Rizogalo: A creamy Greek Rice Pudding with Chios Mastic flavor
Rizogalo is one of our favorite treats since we were children. It’s a beautiful rice pudding, that’s very very popular in Greece and it’s definitely one of the best Greek comfort foods. You can have rizogalo as a dessert, as a snack or even as breakfast!
There are sooo many versions of rice puddings worldwide; the same goes for the Greek rice pudding. There are versions which include eggs; there are versions with lemon or orange zest; there are versions which include cinnamon and others without it; Some rice puddings are very thick while some others are creamier; it’s one of the most versatile, easy dessert recipes.
Our version is based on a recipe we received from Mr. Neroladakis, the pastry Chef of Konstantinidis pastry shops. Konstantinidis pastry shops have some of our favorite traditional pastries, and a huge tradition, as they‘re originating from the Konstantinidis family which started making pastries in Minor Asia during the 1920s. Mr. Neroladakis adjusted one of the recipes they use in the shops to transform it into a homemade rice pudding. We adjusted his recipe a bit further, adding mastic and changing the starch content, to make it as thick and creamy as we prefer it ourselves.
We suggest using Arborio or Carnaroli, or any other short or medium grain rice, which have high starch content. In Greece, we mostly use the Glasse (pronounced glass-Eh) or Carolina (ka-ro-lEe-nah) local (high starch) varieties.
This rizogalo version has no eggs; it’s a creamy rice pudding with mastic & vanilla scent, and a cinnamon powder topping: a delicious dessert, full of aromas! This is a rice pudding recipe you will use again and again; your kids, your guests and you will be craving for more! ;)

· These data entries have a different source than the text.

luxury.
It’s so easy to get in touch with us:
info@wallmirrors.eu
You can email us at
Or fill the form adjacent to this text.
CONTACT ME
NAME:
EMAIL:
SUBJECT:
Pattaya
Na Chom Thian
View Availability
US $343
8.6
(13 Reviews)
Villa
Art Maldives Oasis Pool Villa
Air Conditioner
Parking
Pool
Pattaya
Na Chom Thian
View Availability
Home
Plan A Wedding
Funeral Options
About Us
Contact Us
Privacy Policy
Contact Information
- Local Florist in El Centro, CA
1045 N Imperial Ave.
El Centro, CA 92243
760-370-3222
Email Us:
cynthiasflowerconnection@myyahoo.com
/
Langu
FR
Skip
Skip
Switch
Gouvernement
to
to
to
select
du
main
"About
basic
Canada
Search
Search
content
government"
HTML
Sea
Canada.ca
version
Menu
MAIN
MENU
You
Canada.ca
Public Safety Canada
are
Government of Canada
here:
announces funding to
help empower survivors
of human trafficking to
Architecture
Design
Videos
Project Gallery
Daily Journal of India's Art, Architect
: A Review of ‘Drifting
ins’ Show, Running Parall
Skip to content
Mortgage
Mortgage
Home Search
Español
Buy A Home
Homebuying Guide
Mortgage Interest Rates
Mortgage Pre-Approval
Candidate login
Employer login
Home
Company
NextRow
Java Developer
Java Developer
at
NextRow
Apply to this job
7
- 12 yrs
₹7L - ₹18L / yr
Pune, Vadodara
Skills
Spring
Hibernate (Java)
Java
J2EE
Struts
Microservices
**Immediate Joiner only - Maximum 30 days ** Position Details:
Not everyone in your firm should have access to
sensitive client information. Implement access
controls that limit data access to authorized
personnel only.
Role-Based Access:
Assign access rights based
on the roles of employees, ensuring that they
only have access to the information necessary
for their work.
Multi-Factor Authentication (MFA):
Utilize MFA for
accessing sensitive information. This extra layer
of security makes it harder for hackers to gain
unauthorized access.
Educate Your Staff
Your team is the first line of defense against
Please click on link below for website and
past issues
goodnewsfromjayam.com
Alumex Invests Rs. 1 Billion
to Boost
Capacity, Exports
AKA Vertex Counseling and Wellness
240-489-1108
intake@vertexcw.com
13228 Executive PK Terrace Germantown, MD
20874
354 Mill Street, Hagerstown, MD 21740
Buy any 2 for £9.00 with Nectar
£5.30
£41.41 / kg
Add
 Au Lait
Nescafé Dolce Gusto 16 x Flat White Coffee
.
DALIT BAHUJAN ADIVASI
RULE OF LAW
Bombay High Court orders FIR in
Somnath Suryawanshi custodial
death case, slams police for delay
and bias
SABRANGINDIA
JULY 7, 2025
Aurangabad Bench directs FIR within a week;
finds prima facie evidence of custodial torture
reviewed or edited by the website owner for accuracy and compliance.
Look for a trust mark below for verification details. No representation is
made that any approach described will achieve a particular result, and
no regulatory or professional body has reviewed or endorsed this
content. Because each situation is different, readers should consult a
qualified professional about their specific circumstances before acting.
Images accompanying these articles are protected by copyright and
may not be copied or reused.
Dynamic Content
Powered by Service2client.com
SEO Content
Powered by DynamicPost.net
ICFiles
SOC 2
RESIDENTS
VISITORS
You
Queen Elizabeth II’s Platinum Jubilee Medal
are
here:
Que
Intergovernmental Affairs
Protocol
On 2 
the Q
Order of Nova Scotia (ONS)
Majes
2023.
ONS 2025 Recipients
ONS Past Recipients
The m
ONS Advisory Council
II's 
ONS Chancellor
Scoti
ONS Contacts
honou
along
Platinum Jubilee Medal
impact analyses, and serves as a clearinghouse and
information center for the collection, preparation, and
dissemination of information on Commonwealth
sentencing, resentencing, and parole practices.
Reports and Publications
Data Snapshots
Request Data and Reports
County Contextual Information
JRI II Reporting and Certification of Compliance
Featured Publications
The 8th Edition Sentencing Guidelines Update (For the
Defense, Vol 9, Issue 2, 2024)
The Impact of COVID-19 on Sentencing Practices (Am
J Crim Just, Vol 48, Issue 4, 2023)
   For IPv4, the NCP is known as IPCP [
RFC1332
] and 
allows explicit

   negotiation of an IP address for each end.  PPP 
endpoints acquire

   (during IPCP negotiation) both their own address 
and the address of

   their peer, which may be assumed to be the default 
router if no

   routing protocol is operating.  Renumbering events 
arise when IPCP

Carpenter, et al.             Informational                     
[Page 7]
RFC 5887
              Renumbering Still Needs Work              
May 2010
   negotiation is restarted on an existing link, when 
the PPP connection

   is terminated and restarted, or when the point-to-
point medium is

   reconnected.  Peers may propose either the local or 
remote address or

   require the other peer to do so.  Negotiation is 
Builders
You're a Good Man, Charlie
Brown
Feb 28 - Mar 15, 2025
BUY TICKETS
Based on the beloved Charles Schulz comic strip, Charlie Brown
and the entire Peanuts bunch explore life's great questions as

If you can’t find Chios Mastic just double the amount of vanilla used.
- 1 lt/4 cups milk (full fat)
-500ml/2 cups water
-100g/3.5oz (6 tablespoons) rice, medium/short grain *
-225g/8oz (15 tablespoons) granulated sugar
-60g/2.1oz (4 tablespoons) corn starch
-1 teaspoon vanilla extract
-1 teaspoon of Chios mastic, crushed into powder (optional) **
-a pinch of cinnamon per serving
*prefer a high starch content rice, like Arborio or Carnaroli
** if you can’t find Chios mastic than use 1 more tablespoon of vanilla extract
Preparation: Put the rice and the water in a medium sized pot and put it on medium to high heat.
Once it starts simmering, reduce the heat to low, and let it cook for about 10 minutes, until the rice absorbs all the water. Stir towards the end. Remove from heat and let it cool.
Pour the milk in another medium sized pot and put in on medium heat. Once the milk is warm (you can check it with your finger), remove some of it (use a ladle), and pour it in small bowl. Dissolve the corn starch in the warm milk (in the bowl) using a whisk (pic. 1& 2).
Add the sugar and the prepared rice in the rest of the milk (in the pot), stirring continuously. Reduce the heat to low and cook for 10 minutes, to soften the rice. Stir slowly and continuously, to avoid the mixture getting burned at the bottom. If the milk starts to simmer or if you notice that starts to rise, remove from heat for a minute, reduce the heat to a lower setting and then put it back on; and continue stirring.
After the 10 minutes have passed, add the vanilla, the mastic, stir and then the milk-starch mixture from the bowl. Stir until starts to thicken (about 1-2 more minutes). Once thickened, remove from heat. Serve the pudding into bowls and leave aside to cool in room temperature (pic. 3).
Put the bowls in the fridge for at least 3 hours. Sprinkle with cinnamon powder before serving. Kali oreksi!
1. If you don't like or can't find mastic, omit it and use the double amount of vanilla.
2. You can preserve rizogalo in the fridge for 3 days. Cover the bowls with cling film.